The objective of the CML is to regulate and control the secure, fair and orderly functioning of the capital markets and to protect the rights and benefits of the investors. Following the enactment of the CML in 1981, the necessary regulations have been made by the CMB in order to organize the markets and the capital market institutions. Joint stock corporations with more than 500 shareholders or which offer their shares to the public were subject to the CML. Joint stock corporations having more than 500 stockholders are considered to have been offered to the public and such companies are subject to the provisions applicable to publicly held joint stock corporations.
The principles for the establishment, operation and the auditing of the stock exchanges are determined by the Decree with force of Law No. 91 enacted in 1984. The legal structure pertaining to the operation of the secondary markets is formulated by this Decree. The Turkish Commercial Code, enacted in 2011, regulates the establishment and operation of companies and defines and regulates financial instruments in general. Thus, joint stock corporations subject to the CML are required to comply with the provisions of the Commercial Code whenever there is no provision in the CML.
Apart from the above mentioned legislation, another important regulation affecting the development process of the securities markets is the Decree No. 32 about the Protection of the Value of the Turkish Currency. This Decree enacted in August 1989, aims at further liberalization of the financial system and allows not only nonresidents to invest in the Turkish securities, government bonds and Treasury Bills, but also permits the outflow of domestic capital into foreign securities etc. through financial intermediaries authorized by the CMB.
The Capital Markets Board as a Regulatory Body The CMB implements the duties vested by the CML with due diligence. The CMB, empowered by the CML, is authorized in and responsible for the following areas: - regulation and supervision of the securities markets and institutions within the scope of the CML, - determination of the operational principles of the capital markets, - protection of the rights and interests of the investors.

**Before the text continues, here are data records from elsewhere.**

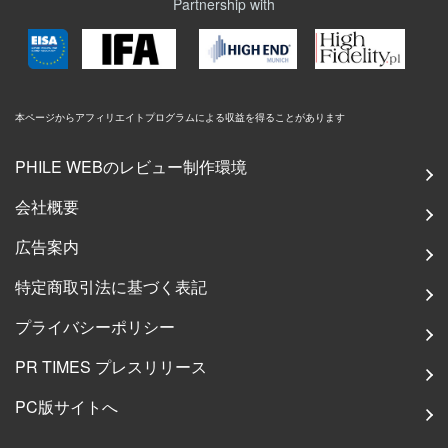
Partnership with
本ページからアフィリエイトプログラムによる収益を得ることがあります
PHILE WEBのレビュー制作環境
会社概要
広告案内
特定商取引法に基づく表記
プライバシーポリシー
PR TIMES プレスリリース
PC版サイトへ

In this framework, CMB regulates and supervises the following institutions: - corporations offering their securities to the public, - securities market intermediaries, - mutual funds and investment companies including real estate investment companies and venture capital investment companies, - independent external auditing firms offering services to capital market institutions, - stock exchanges and the secondary markets in general, - precious metal exchanges and derivative exchanges, - other related institutions operating on the capital markets such as rating agencies, clearing and depository institutions.
Organizational Structure of The CMB The Chairman and CEO The Chairman and Chief Executive Officer (CEO) is at the top of the hierarchy and has two major responsibilities: - Acting as the chairman of the decision making body, that is, the Executive Board, and - Presiding over the executive vice-presidents under which the main Departments of the CMB are organized.
The Executive Board and the Chairman. The Chairman who is also the CEO is the top executive who is responsible for the administration and representation of the CMB. The Executive Board consists of seven Members/ Commissioners. The Council of Ministers will appoint members and the chairman. All Commissioners are appointed by the Council of Ministers for a five-year period.